途中、彼と色々な会話をした。しかし、そのどれもが記憶が曖昧だ。更には――。
(……居心地が悪すぎて味がしない)
固形物を咀嚼し、無理やり胃に送り込む。その繰り返し。食事を終える頃には、疲労が色濃く浮かぶことになってしまった。
互いに食事を終え、出立の時。門前には芦屋と付き人の姿があった。
見藤は一礼し、別れの言葉を口にする。
「それでは、失礼します」
「はい。此度の依頼、ありがとうございました」
「い、え……。そんなことは……」
芦屋は深々と頭を下げたのだった――。見藤は慌てて、姿勢を直すように身振り手振りで伝える。
いつものやり取りを繰り広げる光景。付き人はじっとその様子を眺めていた。
◇
見藤を見送った芦屋は依然、門前に佇んでいた――。背が見えなくなるまで見送った名残で、そのままじっと。
すると、付き人は不安げに揺れる瞳を芦屋へ向けた。様子を窺うように、そっと声を掛ける。
「坊ちゃん、これでよかったのでしょうか……?」
「えぇ。そうでもしなければ、我々が賀茂家からの糾弾から逃れる術はありませんでしたからね。見藤家の言いなり、というのは些か不本意ですが」
不満げに鼻を鳴らしながら、そう答えた芦屋。――それは、見藤家の令嬢からの要求。しかし、本当の思惑は別にある。
付き人はおずおずと、言葉を口にする。
「私めには、それだけではないように思えるのですが――」
「余計な詮索は身を滅ぼしますよ?」
「…………はい」
芦屋の思惑を知ってか知らずか、詮索するような付き人の言葉に芦屋は睨みを利かせる。彼の冷酷な一面を知る付き人は、小さく返事をする他なく――。口を閉ざし、一歩後ろに下がった。
芦屋は未だ、道を見つめていた。
(こうでもしないと、あの方は救われない――。怪異は人に非ず、祓ってしかるべきなのですから)
胸に秘めた思いは、決して理解されないだろう。しかし、これは善行だと信じて疑わない。
(芦屋家に代々伝わる、当主のみが知る隠匿の術。掛けた呪いそのものを隠す、特異。それに気付く眼は失われつつあった……好都合でしたね)
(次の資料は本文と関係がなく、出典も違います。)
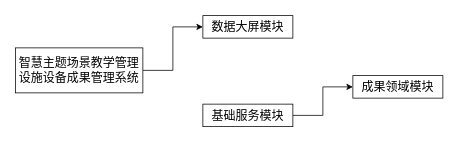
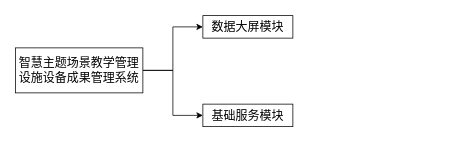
  <mxCell id="0" />
  <mxCell id="1" parent="0" />
  <mxCell id="2" style="edgeStyle=orthogonalEdgeStyle;rounded=0;orthogonalLoop=1;jettySize=auto;html=1;exitX=1;exitY=0.5;exitDx=0;exitDy=0;entryX=0;entryY=0.5;entryDx=0;entryDy=0;" edge="1" parent="1" source="4" target="5"><mxGeometry relative="1" as="geometry" /></mxCell>
+ <mxCell id="3" style="edgeStyle=orthogonalEdgeStyle;rounded=0;orthogonalLoop=1;jettySize=auto;html=1;exitX=1;exitY=0.5;exitDx=0;exitDy=0;entryX=0;entryY=0.5;entryDx=0;entryDy=0;" edge="1" parent="1" source="4" target="7"><mxGeometry relative="1" as="geometry" /></mxCell>
  <mxCell id="4" value="&lt;span style=&quot;font-family: 宋体;&quot;&gt;&lt;font style=&quot;font-size: 16px;&quot;&gt;智慧主题场景教学管理设施设备成果管理系统&lt;/font&gt;&lt;/span&gt;" style="rounded=0;whiteSpace=wrap;html=1;fontSize=10;" vertex="1" parent="1"><mxGeometry x="20" y="63" width="170" height="60" as="geometry" /></mxCell>
  <mxCell id="5" value="&lt;span style=&quot;font-family: 宋体; font-size: 16px;&quot;&gt;&lt;font style=&quot;font-size: 16px;&quot;&gt;数据大屏模块&lt;/font&gt;&lt;/span&gt;" style="rounded=0;whiteSpace=wrap;html=1;fontSize=16;" vertex="1" parent="1"><mxGeometry x="270" y="20" width="120" height="30" as="geometry" /></mxCell>
- <mxCell id="6" style="edgeStyle=orthogonalEdgeStyle;rounded=0;orthogonalLoop=1;jettySize=auto;html=1;exitX=1;exitY=0.5;exitDx=0;exitDy=0;entryX=0;entryY=0.5;entryDx=0;entryDy=0;" edge="1" parent="1" source="7" target="8"><mxGeometry relative="1" as="geometry" /></mxCell>
  <mxCell id="7" value="&lt;span style=&quot;font-family: 宋体; font-size: 16px;&quot;&gt;&lt;font style=&quot;font-size: 16px;&quot;&gt;基础服务模块&lt;/font&gt;&lt;/span&gt;" style="rounded=0;whiteSpace=wrap;html=1;fontSize=16;" vertex="1" parent="1"><mxGeometry x="270" y="138" width="120" height="30" as="geometry" /></mxCell>
- <mxCell id="8" value="&lt;span style=&quot;font-family: 宋体; font-size: 16px;&quot;&gt;&lt;font style=&quot;font-size: 16px;&quot;&gt;成果领域模块&lt;/font&gt;&lt;/span&gt;" style="rounded=0;whiteSpace=wrap;html=1;fontSize=16;" vertex="1" parent="1"><mxGeometry x="470" y="100" width="120" height="30" as="geometry" /></mxCell>
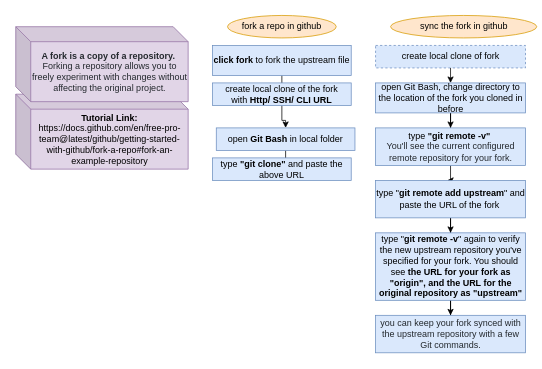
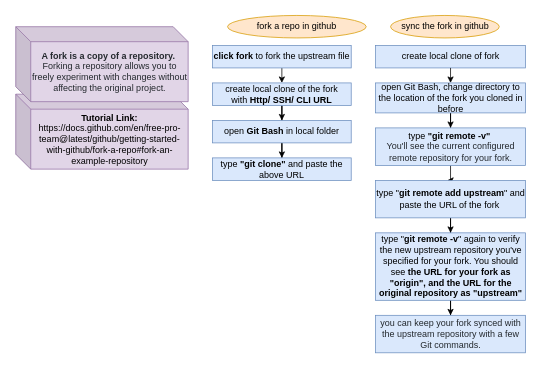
  <mxCell id="0" />
  <mxCell id="1" parent="0" />
  <mxCell id="2" value="" style="edgeStyle=orthogonalEdgeStyle;rounded=0;orthogonalLoop=1;jettySize=auto;html=1;" edge="1" parent="1" source="3"><mxGeometry relative="1" as="geometry"><mxPoint x="375.5" y="110" as="targetPoint" /></mxGeometry></mxCell>
- <mxCell id="3" value="&lt;b&gt;click fork&lt;/b&gt; to fork the upstream file" style="rounded=0;whiteSpace=wrap;html=1;fillColor=#dae8fc;strokeColor=#6c8ebf;" parent="1" vertex="1"><mxGeometry x="283" y="60" width="185" height="40" as="geometry" /></mxCell>
- <mxCell id="4" value="fork a repo in github" style="ellipse;whiteSpace=wrap;html=1;fillColor=#ffe6cc;strokeColor=#d79b00;" parent="1" vertex="1"><mxGeometry x="303" y="20" width="145" height="30" as="geometry" /></mxCell>
+ <mxCell id="3" value="&lt;b&gt;click fork&lt;/b&gt; to fork the upstream file" style="rounded=0;whiteSpace=wrap;html=1;fillColor=#dae8fc;strokeColor=#6c8ebf;" parent="1" vertex="1"><mxGeometry x="283" y="60" width="185" height="30" as="geometry" /></mxCell>
+ <mxCell id="4" value="fork a repo in github" style="ellipse;whiteSpace=wrap;html=1;fillColor=#ffe6cc;strokeColor=#d79b00;" parent="1" vertex="1"><mxGeometry x="303" y="20" width="185" height="30" as="geometry" /></mxCell>
  <mxCell id="5" value="&lt;div&gt;&lt;span&gt;&lt;b&gt;Tutorial Link:&lt;/b&gt;&lt;/span&gt;&lt;/div&gt;https://docs.github.com/en/free-pro-team@latest/github/getting-started-with-github/fork-a-repo#fork-an-example-repository" style="shape=cube;whiteSpace=wrap;html=1;boundedLbl=1;backgroundOutline=1;darkOpacity=0.05;darkOpacity2=0.1;fillColor=#e1d5e7;strokeColor=#9673a6;align=center;" parent="1" vertex="1"><mxGeometry x="20.5" y="125" width="230" height="100" as="geometry" /></mxCell>
  <mxCell id="6" value="&lt;b style=&quot;color: rgb(36 , 41 , 46)&quot;&gt;A fork is a copy of a repository.&amp;nbsp;&lt;/b&gt;&lt;br style=&quot;color: rgb(36 , 41 , 46)&quot;&gt;&lt;span style=&quot;color: rgb(36 , 41 , 46)&quot;&gt;Forking a repository allows you to freely experiment with changes without affecting the original project.&lt;/span&gt;" style="shape=cube;whiteSpace=wrap;html=1;boundedLbl=1;backgroundOutline=1;darkOpacity=0.05;darkOpacity2=0.1;fillColor=#e1d5e7;strokeColor=#9673a6;" parent="1" vertex="1"><mxGeometry x="20.5" y="35" width="230" height="100" as="geometry" /></mxCell>
  <mxCell id="7" value="" style="edgeStyle=orthogonalEdgeStyle;rounded=0;orthogonalLoop=1;jettySize=auto;html=1;entryX=0.5;entryY=0;entryDx=0;entryDy=0;" edge="1" parent="1" source="8" target="10"><mxGeometry relative="1" as="geometry" /></mxCell>
  <mxCell id="8" value="create local clone of the fork &lt;br&gt;with &lt;b&gt;Http/ SSH/ CLI URL&lt;/b&gt;" style="rounded=0;whiteSpace=wrap;html=1;fillColor=#dae8fc;strokeColor=#6c8ebf;" vertex="1" parent="1"><mxGeometry x="283" y="110" width="185" height="30" as="geometry" /></mxCell>
  <mxCell id="9" value="" style="edgeStyle=orthogonalEdgeStyle;rounded=0;orthogonalLoop=1;jettySize=auto;html=1;entryX=0.5;entryY=0;entryDx=0;entryDy=0;" edge="1" parent="1" source="10" target="11"><mxGeometry relative="1" as="geometry" /></mxCell>
- <mxCell id="10" value="open &lt;b&gt;Git Bash&lt;/b&gt; in local folder" style="rounded=0;whiteSpace=wrap;html=1;fillColor=#dae8fc;strokeColor=#6c8ebf;" vertex="1" parent="1"><mxGeometry x="288" y="170" width="185" height="30" as="geometry" /></mxCell>
+ <mxCell id="10" value="open &lt;b&gt;Git Bash&lt;/b&gt; in local folder" style="rounded=0;whiteSpace=wrap;html=1;fillColor=#dae8fc;strokeColor=#6c8ebf;" vertex="1" parent="1"><mxGeometry x="283" y="160" width="185" height="30" as="geometry" /></mxCell>
  <mxCell id="11" value="type &lt;b&gt;&quot;git clone&quot;&lt;/b&gt; and paste the above URL" style="rounded=0;whiteSpace=wrap;html=1;fillColor=#dae8fc;strokeColor=#6c8ebf;" vertex="1" parent="1"><mxGeometry x="283" y="210" width="185" height="30" as="geometry" /></mxCell>
- <mxCell id="12" value="sync the fork&amp;nbsp;in github" style="ellipse;whiteSpace=wrap;html=1;fillColor=#ffe6cc;strokeColor=#d79b00;" vertex="1" parent="1"><mxGeometry x="520.5" y="20" width="195" height="30" as="geometry" /></mxCell>
- <mxCell id="13" value="create local clone of fork" style="rounded=0;whiteSpace=wrap;html=1;fillColor=#dae8fc;strokeColor=#6c8ebf;dashed=1;" vertex="1" parent="1"><mxGeometry x="500.5" y="60" width="200" height="30" as="geometry" /></mxCell>
+ <mxCell id="12" value="sync the fork&amp;nbsp;in github" style="ellipse;whiteSpace=wrap;html=1;fillColor=#ffe6cc;strokeColor=#d79b00;" vertex="1" parent="1"><mxGeometry x="520.5" y="20" width="145" height="30" as="geometry" /></mxCell>
+ <mxCell id="13" value="create local clone of fork" style="rounded=0;whiteSpace=wrap;html=1;fillColor=#dae8fc;strokeColor=#6c8ebf;" vertex="1" parent="1"><mxGeometry x="500.5" y="60" width="200" height="30" as="geometry" /></mxCell>
  <mxCell id="14" value="" style="edgeStyle=orthogonalEdgeStyle;rounded=0;orthogonalLoop=1;jettySize=auto;html=1;entryX=0.5;entryY=0;entryDx=0;entryDy=0;" edge="1" parent="1" source="15" target="17"><mxGeometry relative="1" as="geometry" /></mxCell>
  <mxCell id="15" value="open Git Bash, change directory to the location of the fork you cloned in before" style="rounded=0;whiteSpace=wrap;html=1;fillColor=#dae8fc;strokeColor=#6c8ebf;" vertex="1" parent="1"><mxGeometry x="500.5" y="110" width="200" height="40" as="geometry" /></mxCell>
  <mxCell id="16" value="" style="edgeStyle=orthogonalEdgeStyle;rounded=0;orthogonalLoop=1;jettySize=auto;html=1;" edge="1" parent="1" source="17"><mxGeometry relative="1" as="geometry"><mxPoint x="595.5" y="240" as="targetPoint" /></mxGeometry></mxCell>
  <mxCell id="17" value="&lt;font style=&quot;font-size: 12px&quot;&gt;type &lt;b&gt;&quot;git remote -v&quot;&lt;/b&gt;&amp;nbsp;&lt;br&gt;&lt;span style=&quot;color: rgb(36 , 41 , 46) ; font-family: , &amp;#34;blinkmacsystemfont&amp;#34; , &amp;#34;segoe ui&amp;#34; , &amp;#34;helvetica&amp;#34; , &amp;#34;arial&amp;#34; , sans-serif , &amp;#34;apple color emoji&amp;#34; , &amp;#34;segoe ui emoji&amp;#34; ; text-align: left&quot;&gt;You'll see the current configured remote repository for your fork.&lt;/span&gt;&lt;/font&gt;" style="rounded=0;whiteSpace=wrap;html=1;fillColor=#dae8fc;strokeColor=#6c8ebf;" vertex="1" parent="1"><mxGeometry x="500.5" y="170" width="200" height="50" as="geometry" /></mxCell>
  <mxCell id="18" value="" style="edgeStyle=orthogonalEdgeStyle;rounded=0;orthogonalLoop=1;jettySize=auto;html=1;entryX=0.5;entryY=0;entryDx=0;entryDy=0;" edge="1" parent="1" source="19" target="22"><mxGeometry relative="1" as="geometry"><mxPoint x="595.5" y="320" as="targetPoint" /></mxGeometry></mxCell>
  <mxCell id="19" value="&lt;font style=&quot;font-size: 12px&quot;&gt;type &quot;&lt;b&gt;git remote add upstream&lt;/b&gt;&quot; and paste the URL of the fork&amp;nbsp;&lt;br&gt;&lt;/font&gt;" style="rounded=0;whiteSpace=wrap;html=1;fillColor=#dae8fc;strokeColor=#6c8ebf;" vertex="1" parent="1"><mxGeometry x="500.5" y="240" width="200" height="50" as="geometry" /></mxCell>
  <mxCell id="20" value="" style="endArrow=classic;html=1;exitX=0.5;exitY=1;exitDx=0;exitDy=0;entryX=0.5;entryY=0;entryDx=0;entryDy=0;" edge="1" parent="1" source="13" target="15"><mxGeometry width="50" height="50" relative="1" as="geometry"><mxPoint x="590.5" y="250" as="sourcePoint" /><mxPoint x="640.5" y="200" as="targetPoint" /></mxGeometry></mxCell>
  <mxCell id="21" value="" style="edgeStyle=orthogonalEdgeStyle;rounded=0;orthogonalLoop=1;jettySize=auto;html=1;" edge="1" parent="1" source="22" target="23"><mxGeometry relative="1" as="geometry" /></mxCell>
  <mxCell id="22" value="&lt;font style=&quot;font-size: 12px&quot;&gt;type &quot;&lt;b&gt;git remote -v&lt;/b&gt;&quot; again to verify the new upstream repository you've specified for your fork. You should see &lt;b&gt;the URL for your fork as &quot;origin&quot;, and the URL for the original repository as &quot;upstream&quot;&lt;/b&gt;&lt;br&gt;&lt;/font&gt;" style="rounded=0;whiteSpace=wrap;html=1;fillColor=#dae8fc;strokeColor=#6c8ebf;" vertex="1" parent="1"><mxGeometry x="500.5" y="310" width="200" height="90" as="geometry" /></mxCell>
  <mxCell id="23" value="&lt;span style=&quot;color: rgb(36 , 41 , 46)&quot;&gt;&lt;font style=&quot;font-size: 12px&quot;&gt;you can keep your fork synced with the upstream repository with a few Git commands.&lt;/font&gt;&lt;/span&gt;" style="rounded=0;whiteSpace=wrap;html=1;fillColor=#dae8fc;strokeColor=#6c8ebf;" vertex="1" parent="1"><mxGeometry x="500.5" y="420" width="200" height="50" as="geometry" /></mxCell>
しかし、懸念すべき点がひとつ。彼が事務所の神棚に祀っている怪異だ。芦屋は思考する。
(恐らく、彼と何か誓約を交わしていると見ていいでしょう。そうすると、彼らは持ちつ持たれつの関係。私を仇成す者として、認知したならば――)
思い至った結末に、溢した言葉は諦めにもにた心情。
「気付かれたときには――。私の首を差し出しましょう」
「っ……、それは!? 坊ちゃん!」
芦屋の言葉を耳にした付き人は咎めるように声を荒げた。しかし、芦屋の目に宿った火種は燻り続けている。
「あぁ、もちろん。タダでとは言いませんよ」
そっと呟いた言葉は冷え切っていた。